» PASSAGE TO READ:
━━━━━━━━━━━━━━━━

Congress Finds Consensus on Free Speech on Campus

Witnesses tell legislators that lots of so-called hate speech is constitutionally protected, that harassing or threatening speech is not, and that white supremacists ought to be denounced.

Aaron Bernstein / Reuters

Last week, the House Committee on Oversight and Government Reform held a hearing on challenges to freedom of speech on college campuses. The testimony of elected officials and witnesses ran to three hours. If you’ve got the time, interest, and patience, unabridged video is available, and gives a better idea of what Congress is really like than any evening of cable-news coverage. But life being short, my abridged highlights may better meet your needs.

If you’ve been following the debate about free speech among administrators, faculty, and students on college campuses, this congressional hearing may be most striking as a reminder that, in Washington, D.C., almost no elected official in the Republican or Democratic Party agrees with the most censorious parts of the campus Left. Republican legislators emphasized the least defensible efforts to shut down speech, while Democratic legislators cautioned against passing any laws that might chill the speech of protesters and emphasized the threat white supremacists pose to minority students. But there was no support for the philosophy of Herbert Marcuse, or for censoring Heather Mac Donald, or for the idea that the safety of students is threatened by microaggressions, or even for denying open bigots the right to speak.

Representative Val Demings, a black Democrat from Florida, set the tone in her opening remarks. She spoke of attending college at a time when there were some who did not want her there, declared a willingness to risk her life to protect the rights of a Ku Klux Klansman to speak, and insisted that a line is crossed when white supremacists invoke free speech as a cover to threaten or harass minority students.

As she put it:

I've taken three oaths in my lifetime: one as a young police officer in 1984, another when I was sworn in as the police chief, and a third when I was sworn in to serve in the 105th session of the U.S. House of Representatives. In each oath I swore that I would protect and defend the Constitution of the United States against all enemies foreign and domestic.

I have taken each oath very seriously. As a law enforcement officer I had several occasions to provide security for groups as they exercised their first amendment rights, groups like the Klu Klux Klan and the neo-Nazi movement. There I was providing much needed protection, and if someone or anyone had tried to harm them in any way I would have risked my life to protect them, not because I agreed with their speech, but because I agreed with their right to speak, their right as guaranteed by the First Amendment.

I appreciate this opportunity to shine a light on the real clear and present danger facing colleges and universities around the nation. The problem is not high profile speakers like Ann Coulter. The clear and present danger is the increase in white supremacist hate groups on campuses, the targeting and harassment of students because of their race, religion, gender, and sexual identity.

━━━━━━━━━━━━━━━━

» TO DO:
1. According to the article on the congressional free-speech hearing, why would Val Demings have risked her life to protect groups like the Ku Klux Klan while they spoke? Answer in one to three sentences.
2. Proceed with the article on the congressional free-speech hearing, picking up right after its last sentence.
The material is not needed here.

━━━━━━━━━━━━━━━━

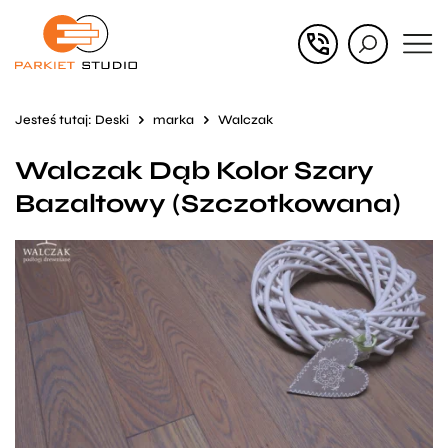
Przejdź
Przejdź
do menu
do
głównego
menu
Jesteś tutaj:
Deski
marka
Walczak
w
Walczak Dąb Kolor Szary
stopce
Bazaltowy (Szczotkowana)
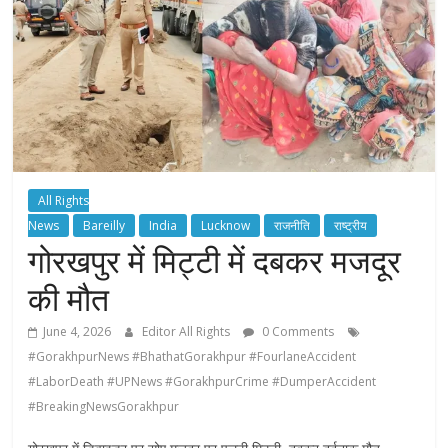
All Rights
News
Bareilly
India
Lucknow
राजनीति
राष्ट्रीय
गोरखपुर में मिट्टी में दबकर मजदूर
की मौत
June 4, 2026
Editor All Rights
0 Comments
#GorakhpurNews #BhathatGorakhpur #FourlaneAccident
#LaborDeath #UPNews #GorakhpurCrime #DumperAccident
#BreakingNewsGorakhpur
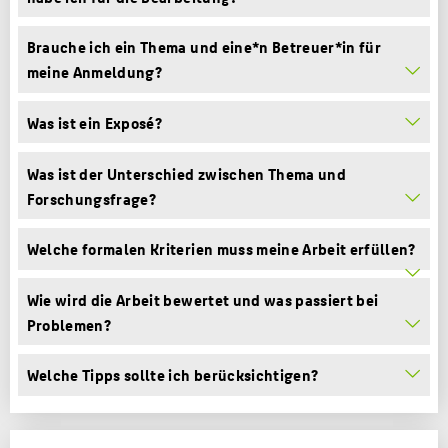
Brauche ich ein Thema und eine*n Betreuer*in für
meine Anmeldung?
Was ist ein Exposé?
Was ist der Unterschied zwischen Thema und
Forschungsfrage?
Welche formalen Kriterien muss meine Arbeit erfüllen?
Wie wird die Arbeit bewertet und was passiert bei
Problemen?
Welche Tipps sollte ich berücksichtigen?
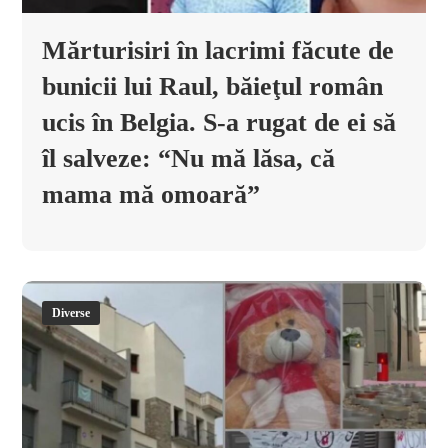
Mărturisiri în lacrimi făcute de
bunicii lui Raul, băieţul român
ucis în Belgia. S-a rugat de ei să
îl salveze: “Nu mă lăsa, că
mama mă omoară”
Diverse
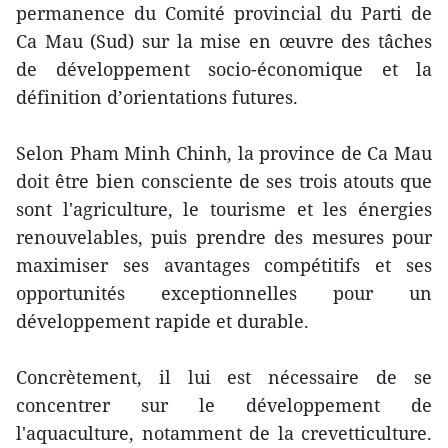
permanence du Comité provincial du Parti de
Ca Mau (Sud) sur la mise en œuvre des tâches
de développement socio-économique et la
définition d’orientations futures.
Selon Pham Minh Chinh, la province de Ca Mau
doit être bien consciente de ses trois atouts que
sont l'agriculture, le tourisme et les énergies
renouvelables, puis prendre des mesures pour
maximiser ses avantages compétitifs et ses
opportunités exceptionnelles pour un
développement rapide et durable.
Concrètement, il lui est nécessaire de se
concentrer sur le développement de
l'aquaculture, notamment de la crevetticulture.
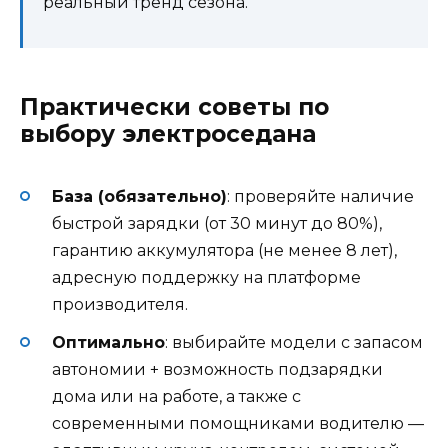
реальный тренд сезона.
Практически советы по
выбору электроседана
База (обязательно)
: проверяйте наличие
быстрой зарядки (от 30 минут до 80%),
гарантию аккумулятора (не менее 8 лет),
адресную поддержку на платформе
производителя.
Оптимально
: выбирайте модели с запасом
автономии + возможность подзарядки
дома или на работе, а также с
современными помощниками водителю —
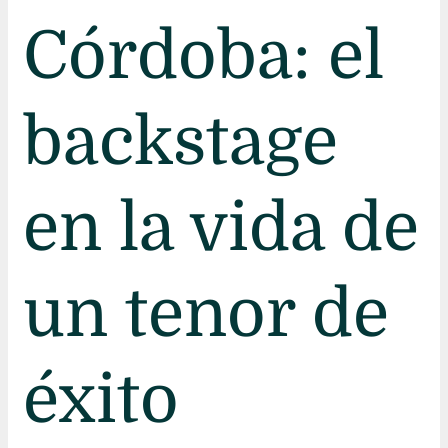
Córdoba: el
backstage
en la vida de
un tenor de
éxito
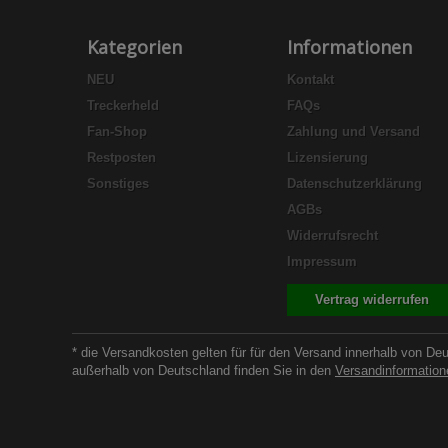
Kategorien
Informationen
NEU
Kontakt
Treckerheld
FAQs
Fan-Shop
Zahlung und Versand
Restposten
Lizensierung
Sonstiges
Datenschutzerklärung
AGBs
Widerrufsrecht
Impressum
Vertrag widerrufen
* die Versandkosten gelten für für den Versand innerhalb von De
außerhalb von Deutschland finden Sie in den
Versandinformation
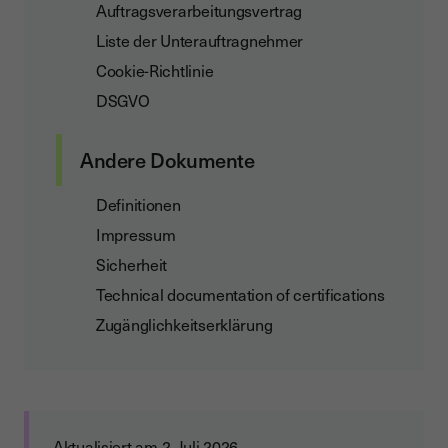
Auftragsverarbeitungsvertrag
Liste der Unterauftragnehmer
Cookie-Richtlinie
DSGVO
Andere Dokumente
Definitionen
Impressum
Sicherheit
Technical documentation of certifications
Zugänglichkeitserklärung
Aktualisiert am 2. Juli 2026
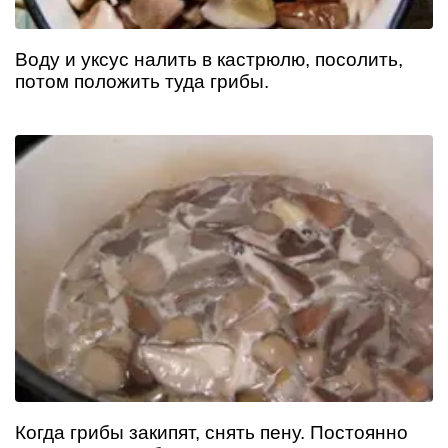
Воду и уксус налить в кастрюлю, посолить,
потом положить туда грибы.
Когда грибы закипят, снять пену. Постоянно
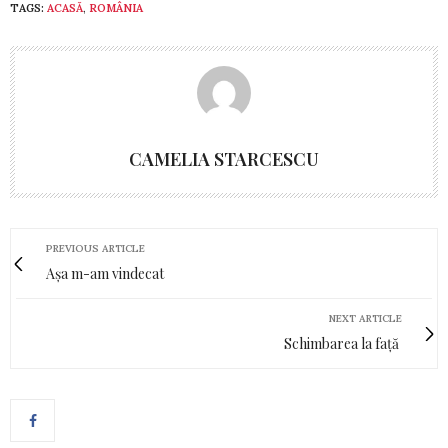
TAGS:
ACASĂ
,
ROMÂNIA
CAMELIA STARCESCU
PREVIOUS ARTICLE
Așa m-am vindecat
NEXT ARTICLE
Schimbarea la față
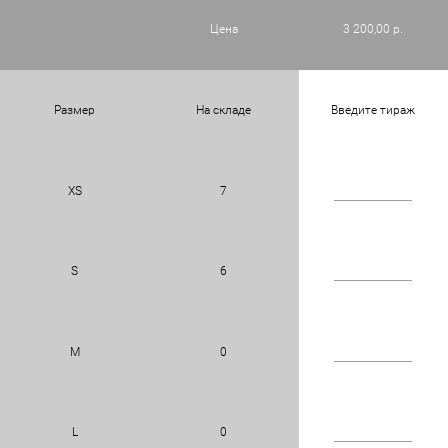
Цена
3 200,00 р.
Размер
На складе
Введите тираж
XS
7
S
6
M
0
L
0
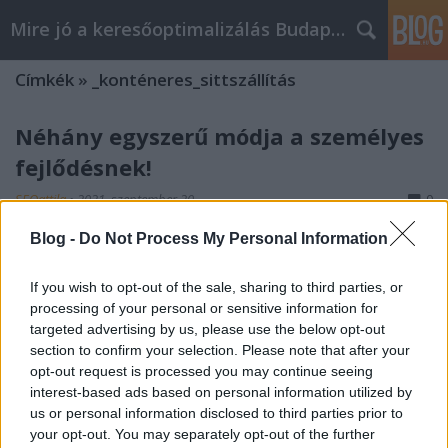
Mire jó a keresőoptimalizálás Budapesten?
Címkék
»
_konténeres_sittszállítás
Néhány egyszerű módja a személyes
fejlődésnek!
SEOattila
•
2021. szeptember 20.
0
Blog -
Do Not Process My Personal Information
Néhány egyszerű módja a személyes fejlődésnek! A
személyes fejlődés az egészséged létfontosságú
If you wish to opt-out of the sale, sharing to third parties, or
aspektusa. Az egész személyiségedet fejlesztened
processing of your personal or sensitive information for
kell ahhoz, hogy optimális formában legyél,
targeted advertising by us, please use the below opt-out
beleértve a testedet, az elmédet és a szellemedet is.
section to confirm your selection. Please note that after your
Ezek a tippek segítenek abban, hogy teljesebb és…
opt-out request is processed you may continue seeing
interest-based ads based on personal information utilized by
Ismerkedjen meg néhány értékes
us or personal information disclosed to third parties prior to
your opt-out. You may separately opt-out of the further
email marketing stratégiával!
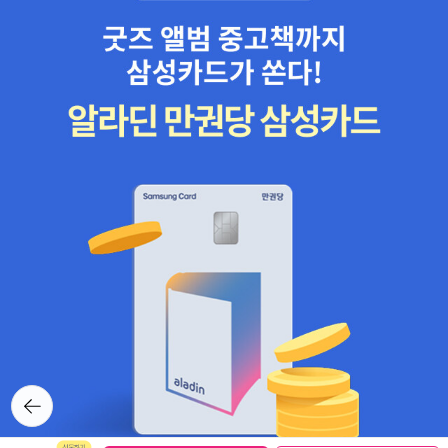
는데 소설이다. 한 세대에 한 번 나올만한 놀라운 미각을 가진 천재 셰
유럽의 보통법과는 달리 잉글랜드의 보통법은 프랑스 혁명에 의해 생
프 에바 노르발의 이야기를 다룬 소설. 급 관심이 가지만. 가까운 곳에
겨난 독점적인 입법의 사법체계에 대한 대안적인 본보기로서 근대성
도서관이 있다면 신청해서 읽어보고는 싶은 책. 누군
이 훼손되지 않고 오늘날까지 이르렀다.(p251) <중세2 1000 ~ 120
가 재미있는 이야기를 하면 '어, 그거 '아무튼, **'으로 써보면 재밌겠
0 : 성당, 기사, 도시의 시대> 中[그림] 봉건제도 (출처 : 위키백과) 라
다 라고 말하게 되었다. 이를테면 어제 술자리는 '아무튼, 막걸리를 마
틴족과 이민족이 설립한 왕국에서 카롤링거 왕조의 제국에 이르기까
셨고, 그제 점심에는 '아무튼, 떡볶이'를 먹었다. 크리스마스 선물이라
지, 중세 유럽의 권력자들은 사회적 관계를 구성하는 데 필요한 동일
며 양말을 준비한 이는 내게 '아무튼, 양말'을 써보면 좋을 사람이 된
하고 보편적인 규칙을 자신이 지배하는 영토 전체에 적용하지 않았
다. 사람과 주변을 살피면 아무튼 이야기가 넘쳐난다. 아무튼, 스웨터
다. 그 결과 등장한 법적 다양성은 중세 법을 이해할 수 있는 가장 중
는 스웨터로 많은 이야기를 풀어냈다고 하는데 왠지 재미있을 것 같
요한 특징이 되었다.(p233)... 중세의 법적 전통이 다양성을 지닌다
다. 그러니까 누구라도 '아무튼, 스웨터'라고 하면 생각나는 이야기가
는 점은 단순히 국가가 다양한 법을 제정했다는 의미가 아니다. 당대
하나씩 있지 않겠는가. 나는 그런데. 한국문학전집은.. 솔직히
의 법에서 관찰할 수 있는 특징은 관습이 가장 중요한 위상을 지닌다
말하자면 책을 읽고 싶다라는 마음과 멋진 표지때문에 책을 소장하고
는 점이며, 이는 법제가 지역적 전통과 결합해 발전하는 원인이 되었
싶다는 마음이 반반이다. 언제부터인가 책은. 읽기 위해 산다기보다
다.(p236) <중세1 476 ~1000 : 야만인, 그리스도교, 이슬람교도의
는 소장하기 위해 산다,는 말이 더 맞는 말이 되어버렸다. 물론 알쓸신
시대> 中3. 교회에 의한 보통법(Common law) 등장 다른 한편으
잡에서 김작가님이 책은 원래 사는 것이고, 산 책들 중에서 읽는 것이
로, 게르만 민족에 의한 서유럽 지배는 성(聖)과 속(俗)의 분리를 가
뒤로가
다, 라는 말을 한 이후로 괜히 읽지 않고 책만 사대고 있는것에 대한
기
져왔다. 세속적으로는 여러 나라로 나뉘어져 있었지만, 신앙으로 서
죄책감이 조금 줄어들기는 했지만말이다. 아무튼. - 역시 또 아무튼,
유럽인들은 하나의 왕국(王國)에 속한 형제자매들이었으며, 그 중심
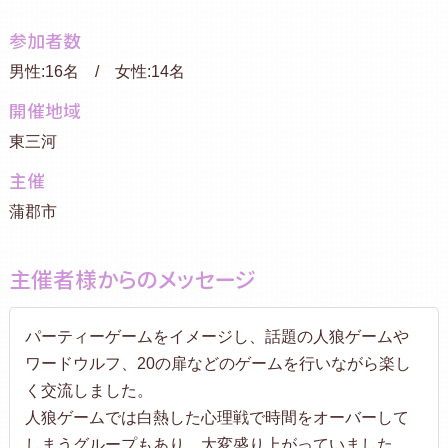
参加者数
男性:16名 / 女性:14名
開催地域
東三河
主催
蒲郡市
主催者様からのメッセージ
パーティーゲームをイメージし、話題の人狼ゲームや
ワードウルフ、20の扉などのゲームを行いながら楽し
く交流しました。
人狼ゲームでは白熱した心理戦で時間をオーバーして
しまうグループもあり、大変盛り上がっていました。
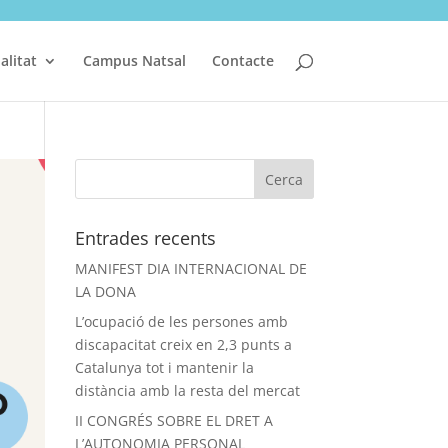
alitat
Campus Natsal
Contacte
Entrades recents
MANIFEST DIA INTERNACIONAL DE
LA DONA
L’ocupació de les persones amb
discapacitat creix en 2,3 punts a
Catalunya tot i mantenir la
distància amb la resta del mercat
II CONGRÉS SOBRE EL DRET A
L’AUTONOMIA PERSONAL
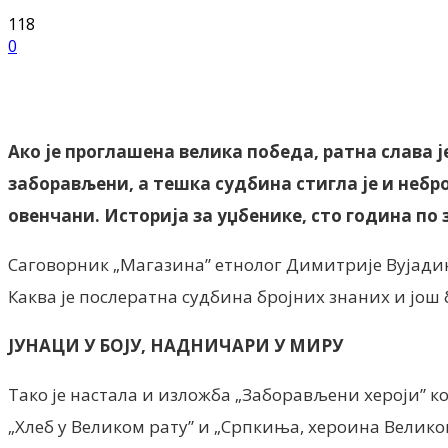
118
0
Facebook
X
ReddIt
Email
Pri
Ако је проглашена велика победа, ратна слава 
заборављени, а тешка судбина стигла је и небро
овенчани. Историја за уџбенике, сто година по
Саговорник „Магазина” етнолог Димитрије Вујадин
Каква је послератна судбина бројних знаних и још
ЈУНАЦИ У БОЈУ, НАДНИЧАРИ У МИРУ
Тако је настала и изложба „Заборављени хероји” ко
„Хлеб у Великом рату” и „Српкиња, хероина Велико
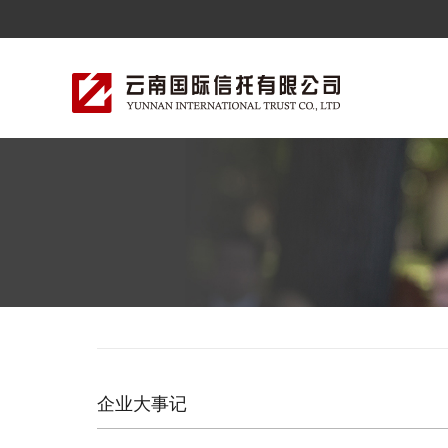
企业大事记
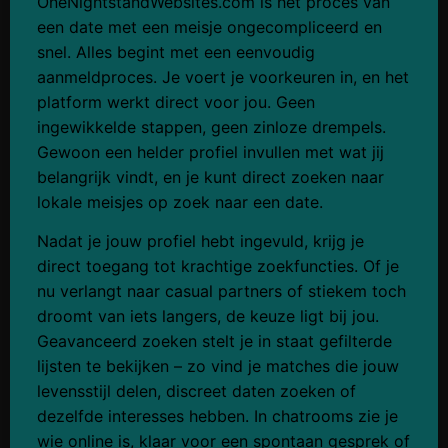
OneNightstandWebsites.com is het proces van
een date met een meisje ongecompliceerd en
snel. Alles begint met een eenvoudig
aanmeldproces. Je voert je voorkeuren in, en het
platform werkt direct voor jou. Geen
ingewikkelde stappen, geen zinloze drempels.
Gewoon een helder profiel invullen met wat jij
belangrijk vindt, en je kunt direct zoeken naar
lokale meisjes op zoek naar een date.
Nadat je jouw profiel hebt ingevuld, krijg je
direct toegang tot krachtige zoekfuncties. Of je
nu verlangt naar casual partners of stiekem toch
droomt van iets langers, de keuze ligt bij jou.
Geavanceerd zoeken stelt je in staat gefilterde
lijsten te bekijken – zo vind je matches die jouw
levensstijl delen, discreet daten zoeken of
dezelfde interesses hebben. In chatrooms zie je
wie online is, klaar voor een spontaan gesprek of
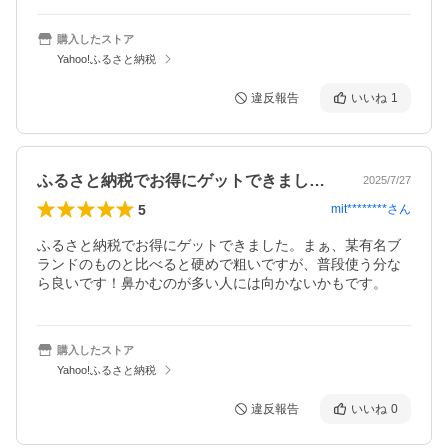
購入したストア
Yahoo!ふるさと納税
違反報告
いいね
1
ふるさと納税でお得にゲットできました。…
2025/7/27
5
mit********
さん
ふるさと納税でお得にゲットできました。まぁ、某有名ブ
ランドのものと比べると硬めで粗いですが、普段使う分な
ら良いです！鼻かむのが多い人には向かないかもです。
購入したストア
Yahoo!ふるさと納税
違反報告
いいね
0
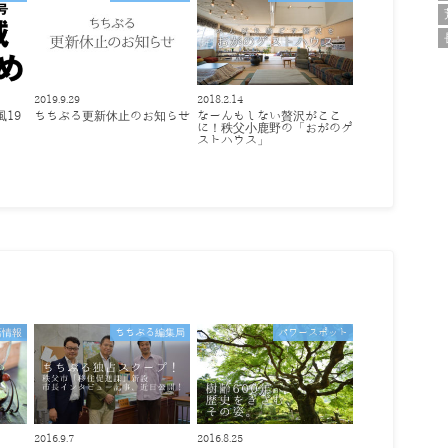
2019.9.29
2018.2.14
風19
ちちぶる更新休止のお知らせ
なーんもしない贅沢がここ
め
に！秩父小鹿野の「おがのゲ
ストハウス」
店情報
ちちぶる編集局
パワースポット
2016.9.7
2016.8.25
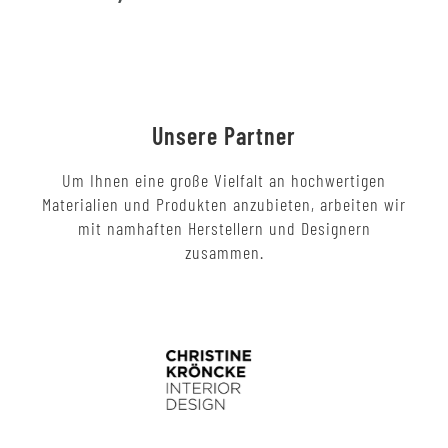
Unsere Partner
Um Ihnen eine große Vielfalt an hochwertigen
Materialien und Produkten anzubieten, arbeiten wir
mit namhaften Herstellern und Designern
zusammen.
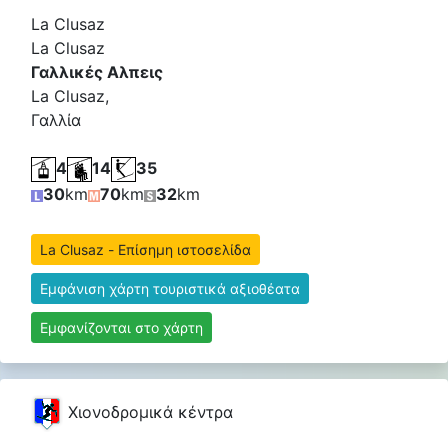
La Clusaz
La Clusaz
Γαλλικές Αλπεις
La Clusaz,
Γαλλία
4
14
35
30
km
70
km
32
km
La Clusaz - Επίσημη ιστοσελίδα
Εμφάνιση χάρτη τουριστικά αξιοθέατα
Εμφανίζονται στο χάρτη
Χιονοδρομικά κέντρα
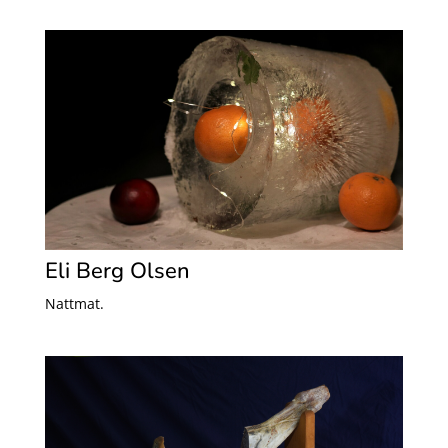
Eli Berg Olsen
Nattmat.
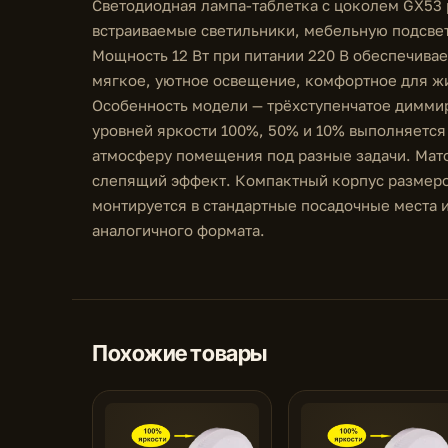
Светодиодная лампа-таблетка с цоколем GX53 р
встраиваемые светильники, мебельную подсвет
Мощность 12 Вт при питании 220 В обеспечивае
мягкое, уютное освещение, комфортное для жил
Особенность модели — трёхступенчатое димми
уровней яркости 100%, 50% и 10% выполняется
атмосферу помещения под разные задачи. Мато
слепящий эффект. Компактный корпус размеро
монтируется в стандартные посадочные места 
аналогичного формата.
Похожие товары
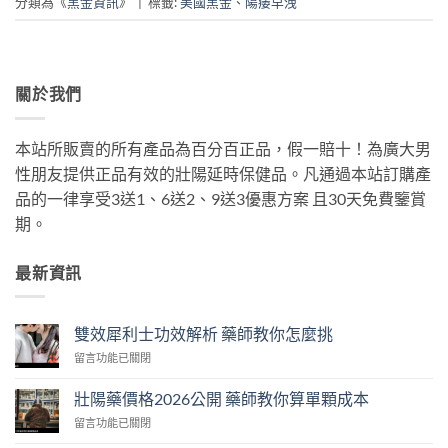
分類為《
黑金資訊
》
|
標籤:
美國黑金
、
陽痿早洩
關於我們
本站所販賣的所有產品為百分百正品，假一賠十！為廣大男
性朋友提供正品有效的壯陽延時保健品。凡通過本站訂購產
品的一律享受3送1、6送2、9送3優惠方案 且30天免費鑒賞
期。
最新資訊
雙效犀利士功效解析 藥師教你怎麼挑
在
留言功能已關閉
〈雙
效
壯陽藥價格2026公開 藥師教你算單顆成本
犀
在
留言功能已關閉
利
〈壯
士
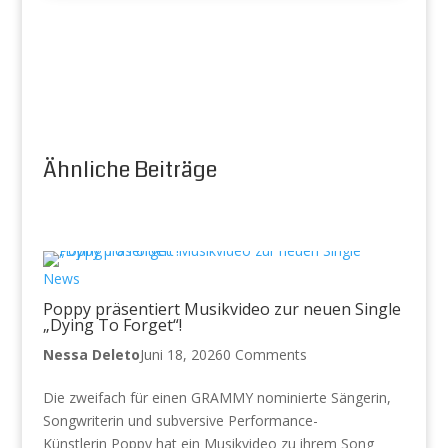
Ähnliche Beiträge
News
Poppy präsentiert Musikvideo zur neuen Single
„Dying To Forget“!
Nessa Deleto
Juni 18, 2026
0 Comments
Die zweifach für einen GRAMMY nominierte Sängerin,
Songwriterin und subversive Performance-
Künstlerin Poppy hat ein Musikvideo zu ihrem Song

━━━━━━━━━━━━━━━━

» ANSWERS TO THIS EXERCISE:
1. She would have protected them because she agreed with their right to speak, not with their speech. That right is guaranteed by the First Amendment, which she had sworn to protect and defend.

2.
For the 2016 and 2017 school year the Anti-Defamation League reported that students, faculty, and staff on 110 American college campuses were confronted by 159 separate incidents of racist fliers and stickers. The Southern Poverty Law Center reported that in 10 days alone after the last election there were 140 incidents of hate bias attacks on university campuses––most recently on May 1 of this year, at American University, bananas tied with nooses were hung across the campus after the school elected its first African American student government president, Taylor Dumpson, who I understand is with us today.

Now I was proud Taylor was elected because it demonstrated much needed progress as a nation. But words were written on the bananas referring to the African American sorority of which Taylor was a member. Taylor was also subjected to a cyberbullying campaign by a white supremacist group on social media. The FBI is investigating these unprotected, illegal expressions of speech that Taylor was subjected to as a hate crime.

The operative word here is crime. As Taylor explained, "I applied to college like all of our children do. When I applied I thought that I would meet new people and learn new things, not be the victim of a racially motivated hate crime and cyberbullying that would interrupt my academic life and disrupt my mental, physical, and emotional health." As stated earlier, what happened in Taylor's case is being investigated by the FBI.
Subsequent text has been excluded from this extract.